Friday, April 3, 2009

could it be love?


there are people in this world that just do not get it.
people who only care about them selfs, but funny enough those are the people that get ahead and sometimes the people we fall for and look up to.
most of the time if someone treats you like shit, you go back to them, you remember them when they live you, you cry about them when you are left alone to pick up the pieces.
if someone is too good to be true, you will find a way to complain.
i met a group of people a while ago, they don´t necessarily know that much about love or its ways. they only know it in its purest form.

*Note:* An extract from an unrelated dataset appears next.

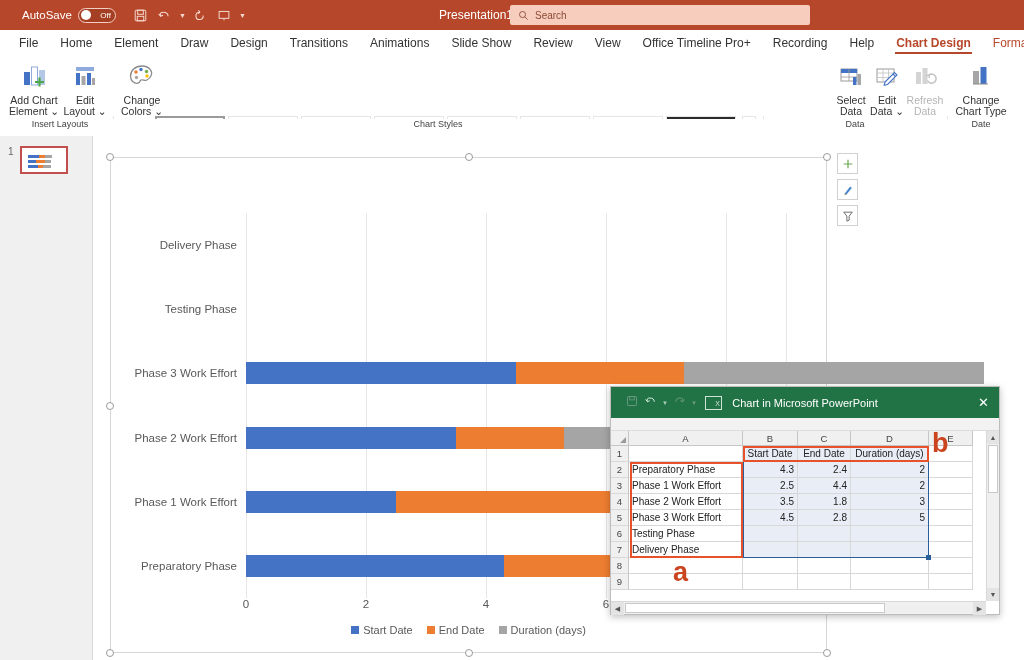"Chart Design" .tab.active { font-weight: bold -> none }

i tried to explain the pain and anguish it brings with it, but with no luck of comprehension.
they had to fell it.
that is what i forgot.
you must feel it.
you must feel love.
as a child you must get burned to understand what fire is, i guess that burning feeling is what we need.
we need to feel, we need to hurt, we need to wonder, all that makes us feel alive, then we know we matter.
it was naive of me to think that the fisrt girl i ever met would be the one, well i guess if we where in a fairy tail...
"coming out" is not really appreciated, everybody keeps talking about hearts getting broken and about the drama.
well i am proud to say that thought none of this has been easy on me, i would not change it for the world.
love and broken hearts, has let time guide me and give my heart the space it need in order to start beating in its passionet rhythm.
it is easier to love and fall in love if you already got your heart broken, then at list you know that you can love somebody for real.
and know that the ticker is fixed and without its holes, the only thing left to do is start living.